Rocky Mountain - 55th Annual Meeting (May 7-9, 2003)

Paper No. 4
Presentation Time: 1:00 PM-5:00 PM

THE DIVERSITY AND STRATIGRAPHIC DISTRIBUTION OF VERTEBRATE TRACK HORIZONS, FROM THE TRIASSIC MOENKOPI FORMATION, UTAH, U.S.A


MICKELSON, Debra L., Department of Geological Sciences, Univ of Colorado at Boulder, 3550 Belcaro Lane, Denver, CO 80209, mickelsd@ucsu.colorado.edu

Recent discoveries in the Moenkopi Formation (Middle Triassic?) of central and southeastern Utah have revealed new terrestrial and subaqueous vertebrate track localities. These well-preserved tracks occur on multiple stratigraphic horizons and are the oldest and most laterally extensive track-bearing horizons documented in the Western U.S. Ichnogenera (Chirotherium), (Rhynchosauroides), and (Rotodactylus), are the dominant forms. Rare fish fin drag marks (Undichna) and fish skeletal remains have been identified in the Torrey Member and equivalent strata of the Moenkopi Formation.
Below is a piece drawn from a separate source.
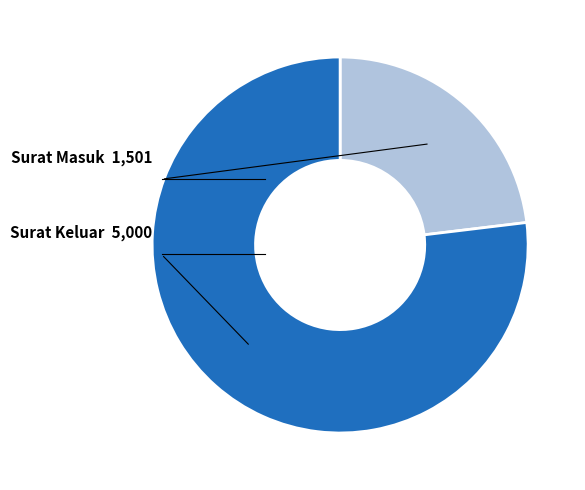

Is it true that Surat Masuk is 9% of the pie?

False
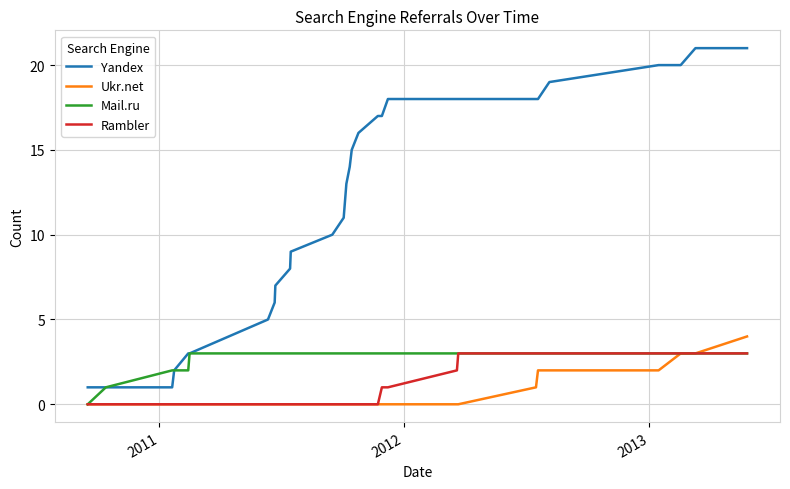

Which series has the widest spread of values?

Yandex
Tracks are preserved either as positive relief “casts” filling impressions in the underlying mudstones or on plane bed surfaces as negative relief “impressions”. Exposed traces occur on the undersides of resistant sandstone ledges where the mudstone has eroded away and in finer grained sediments such as mudstones and siltstones. The Torrey Member represents deposition on a broad, flat-lying coastal delta plain. Both nonmarine (fluvial) and marine (principally tidal) processes influenced deposition. Even-bedded mudstones, siltstones, claystones, and fine grained sandstones, containing abundant ripple marks and parallel laminations dominate lithologic types. Ichnites indicating swimming/floating behavior are associated with the walking trackways. The water depth was sufficiently shallow to permit the vertebrates to touch the substrate with manus and pedes when moving through the water.
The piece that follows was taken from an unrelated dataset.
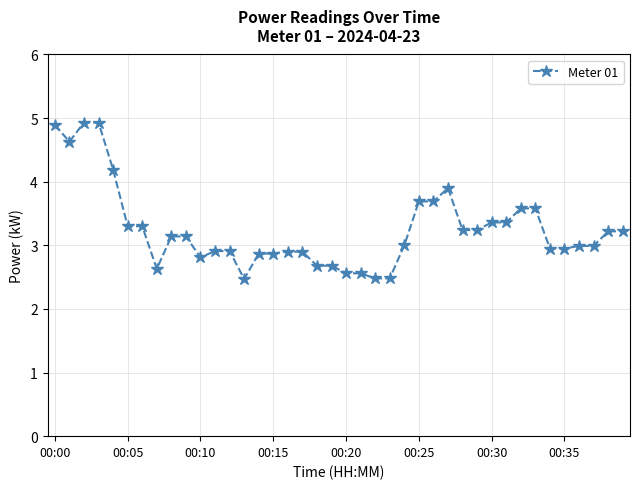

What is the difference between the maximum and minimum values?

2.5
Tracks form locally dense concentrations of toe scrape marks which sometimes occur with complete plantigrade manus and pes impressions. Well preserved, skin, claw, and pad, impressions are common. Occasional, well developed, tail-drag marks frequently occur in many of the trackway sequences. Fish fin drag marks and fish skeletal material are preserved with tetrapod swim tracks. In addition to vertebrate ichnites, fossil invertebrate traces Arenicolites, Paleophycus, and Fuersichnus, are abundant within the track-bearing horizons.

Lateral correlations of the ichnostratigraphic units identified in the Moenkopi Formation throughout Utah will aid interpretations about the paleoecology, and diversity of the Western Interior during the Middle Triassic-“the dawn of the dinosaurs”.